Questa la scheda dell’editore:
In un mondo e in una realtà sempre più minacciosi e angoscianti, le incoerenze, le minacce, i conflitti e un certo livello di barbarie e violenza possono apparire agli occhi dei nostri contemporanei come una mancanza di razionalità e saggezza, come un errore da correggere. Ecco che spontaneamente sembra sorgere l’idea di un dialogo possibile come via da seguire per risolvere i problemi e le opposizioni e abbracciare una certa saggezza. Quando A si scontra con B, c’è sempre un C pronto a suggerire: “se invece di scontrarvi, dialogaste?”. Il dialogo sembra essere con una certa evidenza il miglior modo, quando possibile, di affrontare le situazioni anche meno piacevoli. Se solo le persone fossero abbastanza razionali per capirlo… Ma forse esso non rappresenta in maniera così chiara e semplice la panacea che vogliamo che sia. Dialogare significa già, per chi dialoga, accettare una norma, che spesso è la norma di uno dei due dialoganti. Il dialogo presuppone inoltre l’esistenza di una razionalità comune a tutti, che sottostà ai conflitti e agli scontri, che sia raggiungibile rispettando determinate condizioni. Anche questa convinzione, illusoria ma comprensibile, è lontana dal costituire una realtà e un’evidenza. Gli autori, lontani tra loro per età ma vicini per le posizioni filosofiche che sviluppano, tentano in questo breve saggio di analizzare in modo critico ma non ironico i limiti e i possibili del dialogo all’interno della conflittualità propria dell’esistenza e a ogni livello, sia esso individuale o sociale. Una critica che non significa in alcun modo un rifiuto della possibilità di stabilire legami ma un tentativo di definire le condizioni necessarie allo sviluppo degli stessi, che spesso prescindono dal dialogo o addirittura lo rifiutano.

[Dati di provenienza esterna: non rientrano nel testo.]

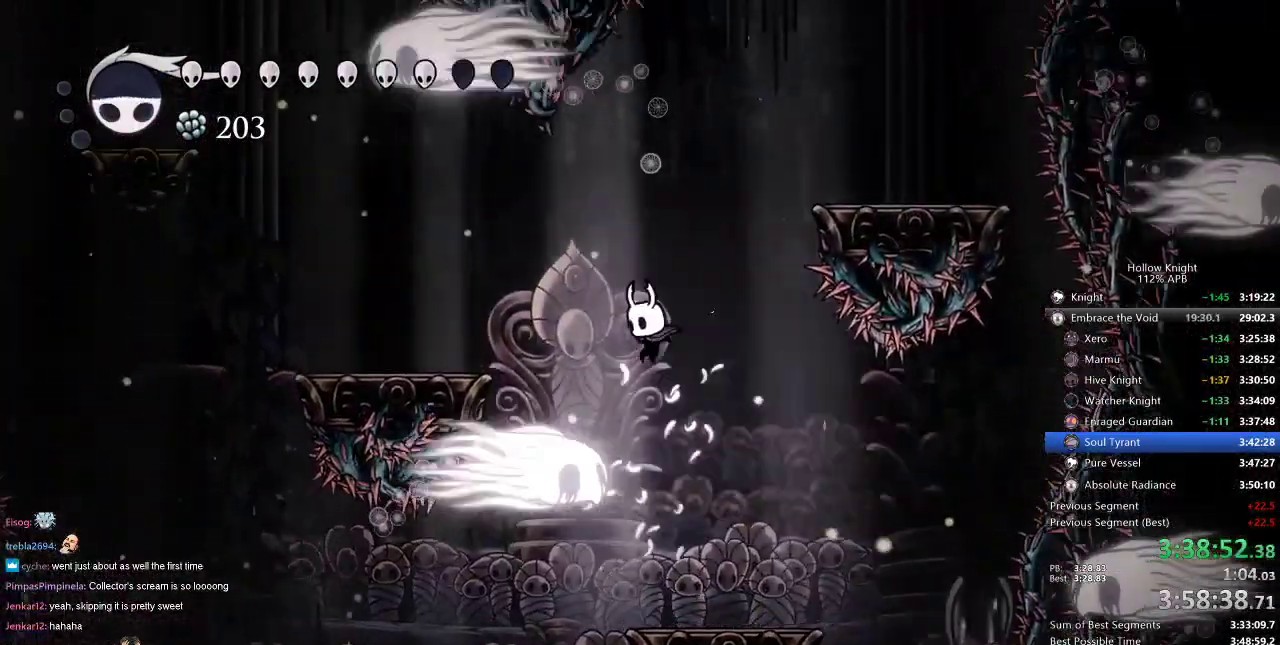
{"keys": ["right"], "events": [[250, "left", "up"], [317, "right", "down"], [350, "jump", "up"]]}
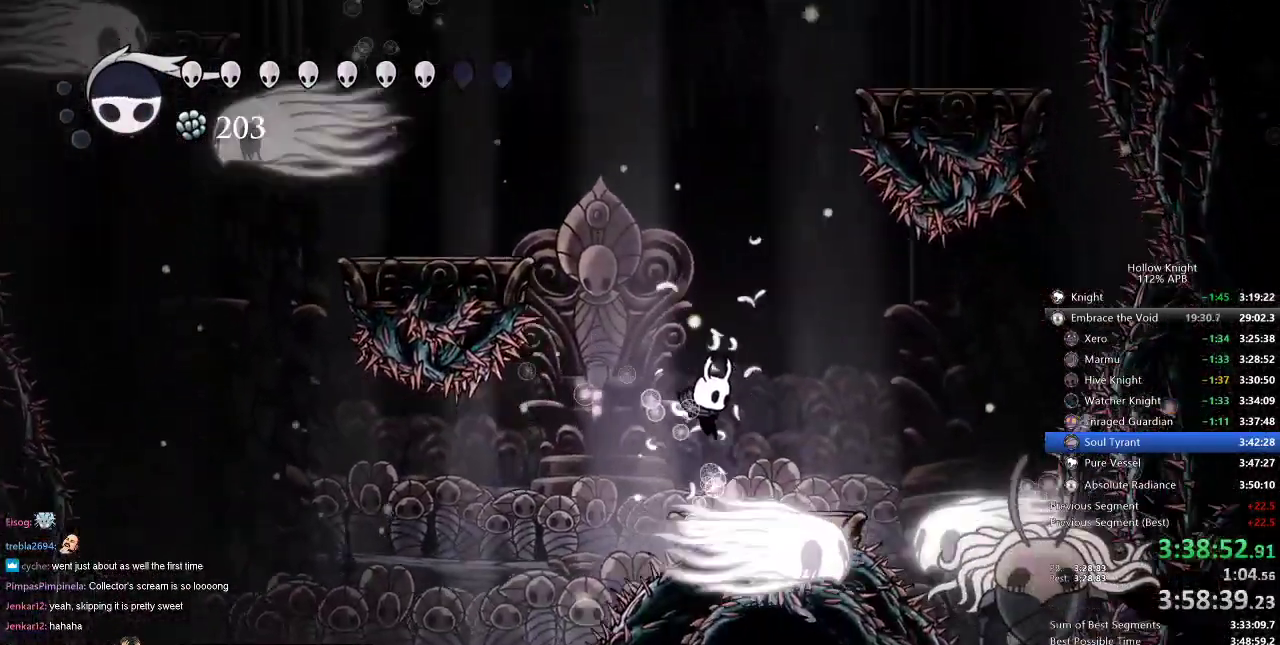
{"keys": [], "events": [[133, "spell", "down"], [284, "spell", "up"], [350, "right", "up"]]}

Dialogo cinema e letteratura di Riccardo Mazzeo (che è anche il direttore della collana) e Nina Harriet Saarinen così viene presentato sul sito di Pensa Multimedia:
Questo libro nasce dall’incontro di due saperi e di due prospettive che provano a sintonizzarsi: da un lato la massima esperta in Italia del fruttuosissimo approccio dialogico, ormai adottato universalmente dal governo finlandese e sempre più apprezzato in Italia da diverse regioni e università; dall’altro un innamorato del cinema e della letteratura che, pur avvezzo alla psicoanalisi lacaniana e alla ricerca sociologica, crede fermamente nel dialogo e negli apporti inestimabili che cinema e letteratura possono offrirgli. Ne scaturisce un caleidoscopio di pellicole e romanzi in cui si innestano i temi più scottanti e urgenti della nostra contemporaneità: dall’identificazione che sta sostituendo l’identità (nella smania di aderire a modelli in continua modificazione), al bisogno di appartenenza che si scontra con un’incontinenza di tempi e di luoghi che fa tremare la terra sotto i piedi; dall’impossibilità di elaborare i lutti che tutti ci toccano di tanto in tanto (e che creano nell’animo avvitamenti micidiali alla base dei sempre più numerosi attacchi di panico, depressioni e altri disagi in costante aumento), all’erosione del senso di colpa che un tempo era fondamentale per la sussistenza della comunità mentre ora prevale la frustrazione di non sentirsi all’altezza delle performance e del fulgore richiesti dalla società individualizzata della seduzione in cui viviamo. Cinema e letteratura diventano allora intercessori preziosi per scoprire, attraverso l’identificazione con i personaggi e la messa a fuoco delle situazioni, qualcosa di sé e degli altri che rimarrebbe celato limitandosi a restare seduti nello stagno della propria comfort zone dove si perdono l’analisi, l’elaborazione, le parole stesse, sempre più ridotte, senza le quali non si può sviluppare neppure il pensiero.